The adoption of the policy will then see it used to guide three key issues:
- The height of tall buildings – the policy will assess appropriate height in relation to existing buildings and the environment
- The location of tall buildings – the policy will identify appropriate locations and the potential for “tall building clusters” in the city centre
- The design of tall buildings – the policy will encourage best practice in building design
The consultants selected to take on this challenge have been named as Urban Initiatives Studio (UIS), who will be supported by heritage specialists from Chris Blandford Associates (CBA).
Tall Buildings Policy: Progression & Proactive Approach
The appointment of this team is yet another indicator of Liverpool’s unprecedented regeneration boom, with £14bn of investment in the pipeline over the coming decade. The Tall Buildings SPD will be an important planning tool to guide and frame this growth.
Adam Mokhtar, Director at ArchiPhonic, said: “The new tall buildings policy represents an amazing progression of the city and a proactive approach to the planning process as a whole.

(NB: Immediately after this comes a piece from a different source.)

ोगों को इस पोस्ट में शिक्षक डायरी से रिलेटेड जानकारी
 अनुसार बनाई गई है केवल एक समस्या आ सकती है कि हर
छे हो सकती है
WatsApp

“The number of consultants being brought in to orchestrate these important decisions and help to shape our amazing city and is an interesting and welcome move. It’s such an exciting time for Liverpool and to see the amount of investment already set would be unfathomable 10 years ago, which makes it even better.”
Speaking of the new policy the Mayor of Liverpool, Joe Anderson, said: “Liverpool is undergoing a huge transformation and a new tall buildings policy is going to be crucial not only in helping to shape the city’s landscape but also to set the highest expectations for architectural design.
“Liverpool has a unique set of characteristics, most notably our historic buildings and we need to define where tall buildings will be best situated. We want to achieve that delicate balance between encouraging development and complementing the quality of Liverpool’s existing architecture and we are very fortunate to have a 3d model of the city to assist these planners and engineers in this regard.
“I’m delighted we’ve appointed world leaders in this field, both UIS and CBA have a wealth of experience in guiding cities on these issues right across the UK and Ireland and have displayed a great working knowledge of what the city is aiming to achieve. I look forward to seeing the draft plan and sharing their thoughts with the public this summer.”